REPUBLIKA.CO.ID, JAKARTA — Di saat Israel membombardir Gaza Palestina, utusannya di Qatar membangun negosiasi dengan Hamas. Dalam momen lobi dan negosiasi itu, masing-masing pihak sama-sama berpegang pada pendiriannya meski sudah dimediasi perwakilan sejumlah negara. Apa kepentingan Israel dan Hamas?
Berdasarkan penuturan pejabat senior Hamas Taher al-Nounou kepada al Mayadeen, Israel selalu mendesak Hamas untuk membebaskan sandera. Namun desakan itu mengabaikan permintaan Hamas yang mendorong Israel menarik semua pasukannya dan menghentikan genosida di Gaza. Hingga pihak Hamas pernah menutup kesempatan perundingan berikutnya sampai pihak Israel berkomitmen menarik seluruh pasukan dari wilayah Palestina, barulah Hamas mau berunding lagi.

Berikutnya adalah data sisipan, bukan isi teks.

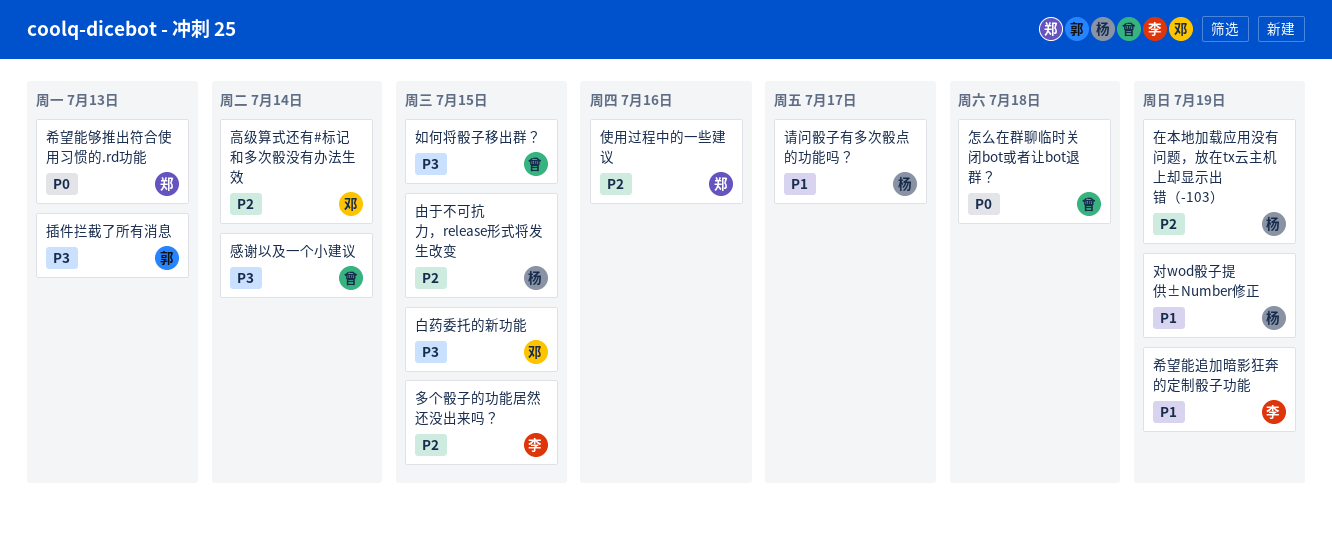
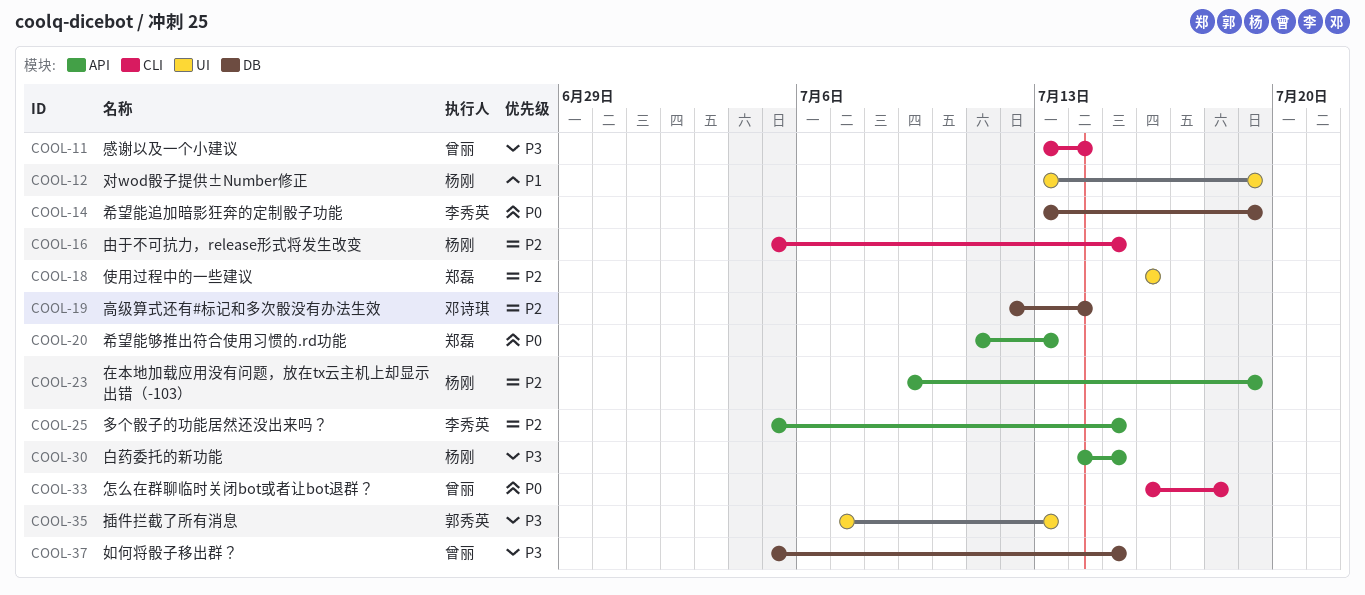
希望能追加暗影狂奔的定制骰子功能, priority: P1 -> P0
白药委托的新功能, owner: 邓诗琪 -> 杨刚
请问骰子有多次骰点的功能吗？: present -> none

Menurut Al-Nounou, setiap kesepakatan harus mencantumkan gencatan senjata permanen, penarikan penuh pasukan Israel dari Gaza, pembangunan kembali Jalur Gaza dan blokade harus berakhir. Barulah setelah itu pertukaran tawanan.
“Memprioritaskan pertukaran tahanan saja tidak serta merta akan menghasilkan gencatan senjata yang langgeng,” kata Al-Nounou.
Negosiasi saat ini berkutat seputar kesepakatan yang hanyalah buang-buang waktu, dengan kedok negosiasi persiapan pemilu Amerika Serikat antara Kemala Haris dan Donald Trump.
Tujuan Perdana Menteri Israel Benjamin Netanyahu dengan usulan ini adalah untuk "membeli waktu", yang ia lihat sebagai "bagian dari kampanye pemilihan lokal atau AS."
"Kami tidak memiliki hak veto untuk mendengarkan para mediator jika mereka memiliki usulan," pejabat Hamas itu menegaskan kembali, tetapi menggarisbawahi bahwa gerakan tersebut telah menjelaskan bahwa mereka menentang penghentian sementara permusuhan dan dimulainya kembali agresi Israel terhadap Gaza.